"You'd better go back to the post-office," said the tailor, "and see whether the clerk can make you understand where to put your letter."
So the unlucky Tim left the tailor's shop with the impression that he had been made a goose of by the post-office clerk, and by "nursing his wrath to keep it warm," he succeeded in bringing it to the boiling point, by the time that he again entered the office.

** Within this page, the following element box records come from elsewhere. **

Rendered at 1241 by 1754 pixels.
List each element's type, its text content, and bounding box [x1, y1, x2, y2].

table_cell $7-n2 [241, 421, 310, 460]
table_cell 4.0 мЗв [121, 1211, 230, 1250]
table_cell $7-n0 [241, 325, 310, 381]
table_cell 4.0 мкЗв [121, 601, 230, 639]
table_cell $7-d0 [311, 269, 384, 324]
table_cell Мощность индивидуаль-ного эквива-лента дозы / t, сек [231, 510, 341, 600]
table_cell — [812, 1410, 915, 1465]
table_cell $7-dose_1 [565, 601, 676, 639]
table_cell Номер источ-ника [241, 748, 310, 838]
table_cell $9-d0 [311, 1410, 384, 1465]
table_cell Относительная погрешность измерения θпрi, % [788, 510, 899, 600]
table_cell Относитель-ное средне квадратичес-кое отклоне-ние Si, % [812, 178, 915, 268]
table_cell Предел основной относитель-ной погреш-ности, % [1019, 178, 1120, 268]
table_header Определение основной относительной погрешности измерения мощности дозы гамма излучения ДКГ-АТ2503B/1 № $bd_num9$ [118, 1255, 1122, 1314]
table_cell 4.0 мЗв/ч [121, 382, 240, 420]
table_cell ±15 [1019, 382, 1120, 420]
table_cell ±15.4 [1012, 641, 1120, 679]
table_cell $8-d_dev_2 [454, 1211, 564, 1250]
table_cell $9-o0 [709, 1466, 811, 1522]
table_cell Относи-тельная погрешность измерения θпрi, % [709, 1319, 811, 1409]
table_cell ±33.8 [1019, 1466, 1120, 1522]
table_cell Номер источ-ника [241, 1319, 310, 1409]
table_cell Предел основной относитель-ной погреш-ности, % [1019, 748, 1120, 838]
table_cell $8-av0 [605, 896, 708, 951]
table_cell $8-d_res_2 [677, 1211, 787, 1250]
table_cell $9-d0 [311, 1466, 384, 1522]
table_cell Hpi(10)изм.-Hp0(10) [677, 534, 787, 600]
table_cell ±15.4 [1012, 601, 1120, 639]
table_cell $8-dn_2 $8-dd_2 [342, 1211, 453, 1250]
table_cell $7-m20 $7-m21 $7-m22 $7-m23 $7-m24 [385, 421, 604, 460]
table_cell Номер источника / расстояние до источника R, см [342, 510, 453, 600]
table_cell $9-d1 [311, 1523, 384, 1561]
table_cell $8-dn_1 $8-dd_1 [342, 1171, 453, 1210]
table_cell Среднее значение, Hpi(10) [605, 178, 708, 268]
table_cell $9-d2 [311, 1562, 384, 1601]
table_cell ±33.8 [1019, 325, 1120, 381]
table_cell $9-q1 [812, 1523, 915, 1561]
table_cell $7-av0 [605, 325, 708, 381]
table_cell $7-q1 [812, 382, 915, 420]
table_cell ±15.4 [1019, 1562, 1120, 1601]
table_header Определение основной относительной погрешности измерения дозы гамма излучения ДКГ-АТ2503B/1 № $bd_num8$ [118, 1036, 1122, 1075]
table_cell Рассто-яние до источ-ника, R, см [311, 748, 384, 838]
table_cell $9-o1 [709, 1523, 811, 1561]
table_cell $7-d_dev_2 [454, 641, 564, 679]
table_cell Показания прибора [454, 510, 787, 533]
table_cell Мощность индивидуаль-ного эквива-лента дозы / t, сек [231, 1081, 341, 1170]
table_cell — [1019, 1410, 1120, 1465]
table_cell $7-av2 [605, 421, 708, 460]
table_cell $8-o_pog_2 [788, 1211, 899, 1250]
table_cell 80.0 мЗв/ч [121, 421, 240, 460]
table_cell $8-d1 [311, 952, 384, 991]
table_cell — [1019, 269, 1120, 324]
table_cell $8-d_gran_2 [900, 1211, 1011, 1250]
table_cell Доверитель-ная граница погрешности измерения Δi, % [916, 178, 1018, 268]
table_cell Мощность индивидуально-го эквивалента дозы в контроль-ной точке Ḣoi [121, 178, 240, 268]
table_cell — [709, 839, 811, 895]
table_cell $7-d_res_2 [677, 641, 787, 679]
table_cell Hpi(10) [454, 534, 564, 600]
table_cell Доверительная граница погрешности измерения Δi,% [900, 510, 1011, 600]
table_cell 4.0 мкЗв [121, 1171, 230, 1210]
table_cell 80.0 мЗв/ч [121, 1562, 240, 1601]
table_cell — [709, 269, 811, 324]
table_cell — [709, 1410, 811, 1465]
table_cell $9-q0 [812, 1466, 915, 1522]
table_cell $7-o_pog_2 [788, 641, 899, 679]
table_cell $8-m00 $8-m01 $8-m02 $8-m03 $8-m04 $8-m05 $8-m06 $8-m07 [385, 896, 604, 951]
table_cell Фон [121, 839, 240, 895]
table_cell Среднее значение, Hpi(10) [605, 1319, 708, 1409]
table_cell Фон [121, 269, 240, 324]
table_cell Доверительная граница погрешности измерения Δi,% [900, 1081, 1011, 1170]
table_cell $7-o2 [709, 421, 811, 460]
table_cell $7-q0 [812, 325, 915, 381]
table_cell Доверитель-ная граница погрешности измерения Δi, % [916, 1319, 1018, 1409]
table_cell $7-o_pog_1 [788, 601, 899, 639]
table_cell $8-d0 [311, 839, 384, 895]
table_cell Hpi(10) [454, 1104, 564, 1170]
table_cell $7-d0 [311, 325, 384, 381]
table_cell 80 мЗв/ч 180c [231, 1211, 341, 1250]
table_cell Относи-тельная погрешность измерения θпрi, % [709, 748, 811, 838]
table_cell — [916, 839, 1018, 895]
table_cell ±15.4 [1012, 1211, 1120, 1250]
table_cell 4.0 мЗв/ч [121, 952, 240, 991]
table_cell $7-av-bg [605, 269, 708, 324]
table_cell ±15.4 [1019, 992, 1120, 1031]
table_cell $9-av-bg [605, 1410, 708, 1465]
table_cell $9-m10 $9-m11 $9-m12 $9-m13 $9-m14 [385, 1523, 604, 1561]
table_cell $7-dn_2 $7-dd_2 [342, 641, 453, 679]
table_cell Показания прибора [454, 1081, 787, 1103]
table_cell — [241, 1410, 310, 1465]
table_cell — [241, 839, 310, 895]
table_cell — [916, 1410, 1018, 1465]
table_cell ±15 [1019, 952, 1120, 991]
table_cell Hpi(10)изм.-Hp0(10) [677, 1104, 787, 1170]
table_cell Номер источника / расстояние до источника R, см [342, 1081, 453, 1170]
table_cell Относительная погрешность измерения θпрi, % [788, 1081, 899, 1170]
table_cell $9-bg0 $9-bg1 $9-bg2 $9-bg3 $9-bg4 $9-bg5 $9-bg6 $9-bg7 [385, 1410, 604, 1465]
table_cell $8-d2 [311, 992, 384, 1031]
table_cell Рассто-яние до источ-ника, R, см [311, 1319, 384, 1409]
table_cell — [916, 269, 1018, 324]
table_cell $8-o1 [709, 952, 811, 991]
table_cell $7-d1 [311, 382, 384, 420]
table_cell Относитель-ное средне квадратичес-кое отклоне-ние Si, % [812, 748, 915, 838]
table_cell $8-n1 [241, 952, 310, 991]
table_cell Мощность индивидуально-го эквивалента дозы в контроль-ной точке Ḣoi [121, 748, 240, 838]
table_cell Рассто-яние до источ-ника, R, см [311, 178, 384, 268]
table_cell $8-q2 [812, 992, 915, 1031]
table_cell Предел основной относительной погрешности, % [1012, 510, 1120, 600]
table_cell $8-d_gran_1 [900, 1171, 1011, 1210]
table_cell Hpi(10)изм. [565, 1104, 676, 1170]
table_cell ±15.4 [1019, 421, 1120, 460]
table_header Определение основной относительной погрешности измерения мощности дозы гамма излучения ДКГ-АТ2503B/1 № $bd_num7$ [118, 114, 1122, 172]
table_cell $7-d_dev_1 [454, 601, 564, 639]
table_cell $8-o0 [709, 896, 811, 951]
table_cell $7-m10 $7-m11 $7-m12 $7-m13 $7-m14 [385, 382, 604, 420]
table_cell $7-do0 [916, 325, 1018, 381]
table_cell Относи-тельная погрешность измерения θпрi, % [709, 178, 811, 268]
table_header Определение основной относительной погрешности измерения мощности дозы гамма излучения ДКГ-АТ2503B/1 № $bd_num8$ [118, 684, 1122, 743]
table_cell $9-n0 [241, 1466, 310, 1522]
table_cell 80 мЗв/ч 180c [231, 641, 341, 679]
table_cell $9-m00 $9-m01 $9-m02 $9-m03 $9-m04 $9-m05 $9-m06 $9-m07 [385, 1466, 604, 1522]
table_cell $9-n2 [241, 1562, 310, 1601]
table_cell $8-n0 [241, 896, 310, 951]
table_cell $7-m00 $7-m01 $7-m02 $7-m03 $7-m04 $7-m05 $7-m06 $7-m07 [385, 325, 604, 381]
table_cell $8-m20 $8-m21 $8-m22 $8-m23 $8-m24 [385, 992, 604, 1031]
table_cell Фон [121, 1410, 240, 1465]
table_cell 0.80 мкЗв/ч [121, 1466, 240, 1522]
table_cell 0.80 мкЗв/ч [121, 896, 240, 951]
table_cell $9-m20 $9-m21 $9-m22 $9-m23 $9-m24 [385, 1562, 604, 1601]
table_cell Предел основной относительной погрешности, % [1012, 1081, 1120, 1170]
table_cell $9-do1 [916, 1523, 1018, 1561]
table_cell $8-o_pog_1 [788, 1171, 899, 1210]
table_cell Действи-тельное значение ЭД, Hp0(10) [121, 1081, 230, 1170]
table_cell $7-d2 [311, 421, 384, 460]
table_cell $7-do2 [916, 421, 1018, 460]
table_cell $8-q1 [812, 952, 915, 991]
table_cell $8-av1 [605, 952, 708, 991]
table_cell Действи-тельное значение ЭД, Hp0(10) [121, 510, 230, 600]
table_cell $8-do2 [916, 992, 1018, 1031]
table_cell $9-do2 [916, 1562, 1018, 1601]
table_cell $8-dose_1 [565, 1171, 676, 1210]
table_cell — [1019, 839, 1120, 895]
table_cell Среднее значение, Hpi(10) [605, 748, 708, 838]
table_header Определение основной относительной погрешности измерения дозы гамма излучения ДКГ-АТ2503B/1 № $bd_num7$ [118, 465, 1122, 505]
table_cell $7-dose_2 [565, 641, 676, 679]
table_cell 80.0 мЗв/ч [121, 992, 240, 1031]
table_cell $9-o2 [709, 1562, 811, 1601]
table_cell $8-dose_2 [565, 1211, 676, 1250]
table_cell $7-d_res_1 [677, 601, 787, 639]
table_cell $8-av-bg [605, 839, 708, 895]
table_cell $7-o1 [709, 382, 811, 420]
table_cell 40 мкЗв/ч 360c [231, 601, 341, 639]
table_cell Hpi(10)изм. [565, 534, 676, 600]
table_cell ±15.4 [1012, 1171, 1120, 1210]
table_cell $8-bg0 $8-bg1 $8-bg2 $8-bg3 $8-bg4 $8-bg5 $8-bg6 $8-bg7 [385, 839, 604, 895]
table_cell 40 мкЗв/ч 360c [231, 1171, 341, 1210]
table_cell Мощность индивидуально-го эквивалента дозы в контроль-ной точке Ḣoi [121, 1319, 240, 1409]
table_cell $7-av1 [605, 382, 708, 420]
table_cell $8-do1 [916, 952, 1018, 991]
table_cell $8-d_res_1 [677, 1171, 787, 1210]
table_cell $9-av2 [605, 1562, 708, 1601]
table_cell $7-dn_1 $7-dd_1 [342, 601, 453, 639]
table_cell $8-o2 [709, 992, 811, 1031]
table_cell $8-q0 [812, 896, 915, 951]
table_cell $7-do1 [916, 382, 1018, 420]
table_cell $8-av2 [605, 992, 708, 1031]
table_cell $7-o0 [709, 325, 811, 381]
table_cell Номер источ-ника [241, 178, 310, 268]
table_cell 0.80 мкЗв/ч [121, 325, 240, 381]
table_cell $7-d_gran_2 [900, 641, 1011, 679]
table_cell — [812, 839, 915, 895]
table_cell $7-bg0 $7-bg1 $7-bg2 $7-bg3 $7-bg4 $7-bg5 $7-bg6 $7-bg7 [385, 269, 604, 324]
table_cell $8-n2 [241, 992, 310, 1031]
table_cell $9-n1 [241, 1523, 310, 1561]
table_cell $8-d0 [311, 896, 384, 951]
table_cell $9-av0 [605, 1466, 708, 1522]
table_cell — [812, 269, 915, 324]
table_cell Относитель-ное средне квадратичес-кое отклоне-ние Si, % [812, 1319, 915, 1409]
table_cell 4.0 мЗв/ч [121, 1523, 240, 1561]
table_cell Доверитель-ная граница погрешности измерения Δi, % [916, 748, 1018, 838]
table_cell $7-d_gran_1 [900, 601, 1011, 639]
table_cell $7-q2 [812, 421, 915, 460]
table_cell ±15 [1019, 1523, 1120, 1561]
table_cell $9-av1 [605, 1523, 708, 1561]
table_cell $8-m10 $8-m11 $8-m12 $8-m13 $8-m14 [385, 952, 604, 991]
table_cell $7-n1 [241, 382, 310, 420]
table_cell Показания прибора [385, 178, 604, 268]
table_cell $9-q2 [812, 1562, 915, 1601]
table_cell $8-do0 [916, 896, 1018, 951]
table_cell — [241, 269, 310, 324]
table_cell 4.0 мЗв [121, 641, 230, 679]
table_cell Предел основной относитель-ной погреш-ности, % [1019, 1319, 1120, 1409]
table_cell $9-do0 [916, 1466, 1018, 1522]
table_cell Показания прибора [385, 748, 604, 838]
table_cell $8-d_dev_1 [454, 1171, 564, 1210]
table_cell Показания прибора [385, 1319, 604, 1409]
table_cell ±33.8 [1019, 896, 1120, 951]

"And it's a purty thrick ye've bin a playin' me, Misthur Clark," he vociferated, "sendin' me to a tailor's shop for a letther box! Bad luck to ye, what for did ye put me to all this throuble?"
The clerk blandly explained to Mr. Boyle that the "throuble" was caused by his own impetuosity, not to say stupidity, and finally succeeded in describing the locality of the letter box in such a lucid manner, that even Tim was guided by his direction to the much desired spot, and it is to be hoped that the letter in question underwent no more such vicissitudes, before it reached its destination.
AN "EXTRA" CUSTOMER
An Irish dame entered the post-office at——, and walking up to the post master with a letter in one hand, and a three cent piece in the other, she committed them both to his charge, inquiring, "will the letther go?"
"Certainly it will," was the reply.
"But is it in time for the extra?"
"In time for the what?" asked the mystified post master.